Em números absolutos, o volume de meninos e meninas até a adolescência que seguiam sem tratamento para o controle do vírus foi de 800 mil, em 2021, mostrou o relatório.
O índice de crianças com a infecção revela a persistência de um problema já conhecido: a infecção vertical, que ocorre quando a gestante passa o vírus para seu bebê. Trata-se de uma ocorrência controlável quando há o pré-natal adequado e acolhimento da grávida positiva para o vírus, explicam os especialistas.
O relatório tem como foco as desigualdades sociais e econômicas, classificadas como grandes entraves para eliminar a epidemia de HIV e AIDS até 2030 no mundo, uma meta estabelecida pelas Nações Unidas.
“Temos todas as ferramentas para acabar com a epidemia, temos tratamento e meios para prevenção. Podemos seguir esse compromisso de acabar com a epidemia a 2030, mas sempre que se reduz o orçamento de medicamentos porque temos outras prioridades, perdemos esse caminho. É triste porque é (uma meta) possível. Podemos ser um país, o Brasil, que pode acabar (com o avanço do doença). A única barreira que nos impede são as desigualdades”, disse Claudia Velasquez, diretora e representante do UNAIDS no País.
Em relação às crianças, a especialista informa que no Brasil a situação é melhor controlada, com algumas cidades conseguindo praticamente eliminar a possibilidade que uma mãe infectada passe o vírus para seu bebê.
“Ainda existe a transmissão vertical, mas não é tão crítico (como no mundo). Em geral, temos tratamento disponível. Há algumas pessoas que apresentam resistência às linhas de tratamento disponíveis, por isso é importante o investimento em ciência”, diz a representante do UNAIDS.
De acordo com Claudia, 17% dos pacientes que foram identificados com o vírus, no Brasil, não aderem ao tratamento. Parte até chega a iniciá-lo mas não permanece em acompanhamento constante — o que permite que esses indivíduos sigam disseminando a infecção. Quando estende-se a lupa aos que não buscaram o diagnóstico, estima-se que 27% dos brasileiros que tiveram contato com o vírus não estão sob os cuidados necessários.
Masculinidade tóxica
Um dos principais destaques da pesquisa é um levantamento que em regiões com alta incidência de HIV. Nesses locais, as mulheres submetidas à violência por parte de seu parceiro enfrentam uma chance 50% maior de ser infectadas pelo HIV. Em 33 países, de 2015 a 2021, apenas 41% das mulheres casadas, com idades entre 15 e 24 anos, podiam tomar suas próprias decisões sobre saúde sexual.
A amostragem diz respeito às regiões da África Subsaariana e outros países com entraves econômicos e sociais, caso do Haiti, Filipinas e Albânia. Claudia Velasquez, porém, diz que a violência de gênero é também um tema sensível ao Brasil e que afeta ao enfrentamento à doença.
O documento ainda aponta que meninas da África Subsaariana são três vezes mais propensas a contrair o vírus HIV do que seus parceiros do sexo masculino. Outra pesquisa, também citada pelo levantamento, mostra que mulheres com histórico de violência doméstica têm o triplo de chance de também ter contato com o vírus que pode causar a Aids.
O relatório ainda ressalta que as meninas que permanecem na escola até a conclusão do ensino médio têm reduzida em até 50% sua vulnerabilidade à infecção pelo HIV.
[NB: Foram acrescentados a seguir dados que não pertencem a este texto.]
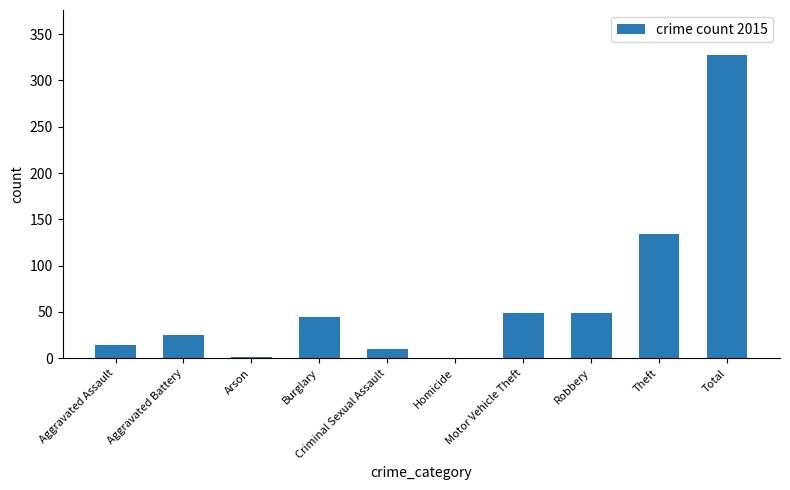

True or false: the data shows 227 at Theft.

False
No Brasil, relatórios mais antigos mostram que as desigualdades seguem em aceleração. No começo do ano, o UNAIDS mostrou que entre 2010 e 2020, as mortes de negros por HIV aumentaram 10,6% enquanto os óbitos de brancos caíram 10,6%. A detecção de novos casos também seguiu taxa semelhante, a proporção de casos entre negros aumentaram 12,9% enquanto em brancos reduziu 9,8%.
Tratamento
Não há cura para a infecção do vírus HIV, mas a ciência apresenta excelentes respostas para o controle da sua disseminação e ação no organismo. Impedindo, inclusive, que pessoas que testaram positivo para a doença não sigam contaminando outras — desde que sigam rigorosamente o tratamento, que consiste em tomar medicamentos diários (em geral duas pílulas bem toleradas pelo organismo) e que realizem exames sistemáticos para averiguar sua carga viral.
“Ainda vivemos uma luta contra a fake news, que traz duvidas às pessoas. A pessoa que vive com HIV é como qualquer outra pessoa. É importante que existam campanhas de informação que é uma doença que precisa de tratamento e que esse acesso à saúde é um direito”, finaliza Claudia.